The episodic policy gradient is a modified version of the Policy Gradient for Portfolio Optimization in which the training sequence is merged with the execution of the environment’s episode. In the original policy gradient, the agent executes a full episode and then, it not only interacts with it (except if performing a logging operation in the training environment). This is not a problem in deterministic environments such as PortfolioOptimizationEnv, but it can be if the environment implements methods that simulate dynamic markets (such as state noise).

Therefore, to address this limitation, the episodic policy gradient algorithm was developed, changing the training sequence so that the the 6 steps of the training sequence of the Policy Gradient for Portfolio Optimization are performed after the execution of every simulation step.
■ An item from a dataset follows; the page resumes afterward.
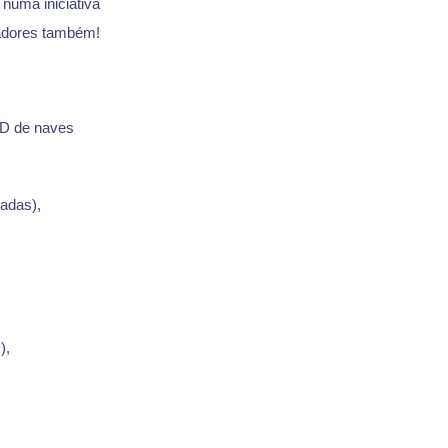
 numa iniciativa
madores também!
HUD de naves
iadas),
),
Thus, the following training loop is implemented:

A simulation step is run, updating the replay buffer experiences.
The 6 training steps listed in Policy Gradient for Portfolio Optimization are executed gradient_steps times (this parameter can be set in the train method).

This algorithm is very similar to the test sequence of Policy Gradient for Portfolio Optimization. Additionally, The testing sequence, validation sequence is identical to the original Policy Gradient approach.

Note

The algorithm is called episodic because it needs to run for episodes number of episodes.

Logging

A difference between this algorithm and Policy Gradient for Portfolio Optimization is that there is no need to set a validation period, since several episodes are run and the logging is performed automatically.